The Scottish ruling takes a different tack. It argues the PM carries constitutional duties too, namely that he or she must offer advice to the Queen in good faith. The Scottish judges were not alone in viewing with disbelief Mr. Johnson’s argument that Parliament was being closed for reasons entirely un-related to Brexit (namely to prepare the government’s policy programme). The Supreme Court therefore has an important choice to make – does it take the government at its word or does it find a new role for itself in scrutinizing the constitutional merit of the government’s actions. This would be no minor step. Following the Scottish ruling would move the UK Supreme Court far more towards the mainstream of European constitutional courts (who rarely accept the idea that political institutions sit above them in the constitutional hierarchy).

In this, the UK has a lot to learn from Germany. Germany’s constitutional founders would never have dreamed of giving the government the powers Mr. Johnson (an individual without an electoral mandate, or a parliamentary majority) now holds. Instead, important constitutional functions are given either to independent Courts or to the President – an office holder with the political legitimacy to take constitutional decisions (like whether the Bundestag should be dissolved). While the Queen is meant to hold this role in the UK system, her legitimacy rests on staying as far away from politics as possible. She is highly unlikely to interfere in the Brexit saga whichever course it now follows.
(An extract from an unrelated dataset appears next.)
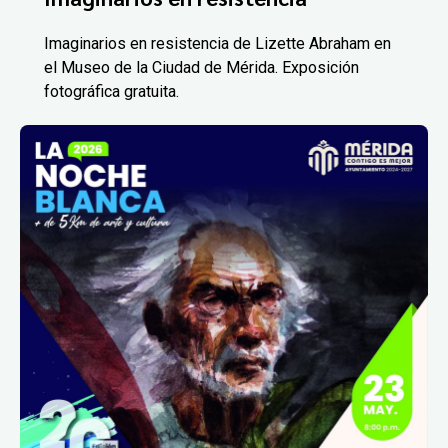
Imaginarios en resistencia de Lizette Abraham en
el Museo de la Ciudad de Mérida. Exposición
fotográfica gratuita.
Without a constitution proper, there is simply no hero outside of politics who can save the UK system from the quagmire in which it now finds itself.

While UK lawyers take pride in their unwritten Constitution and its endurance, Brexit has created a perfect storm – a toxic mix of dishonest office holders, unclear norms and hyper-partisan politics in which there is no guarantee the political system can work through its problems. The British people should hope the UK Supreme Court is brave enough to grasp the perilous condition the country is now in.

 

This opinion piece first appeared in Zeit Online (in German).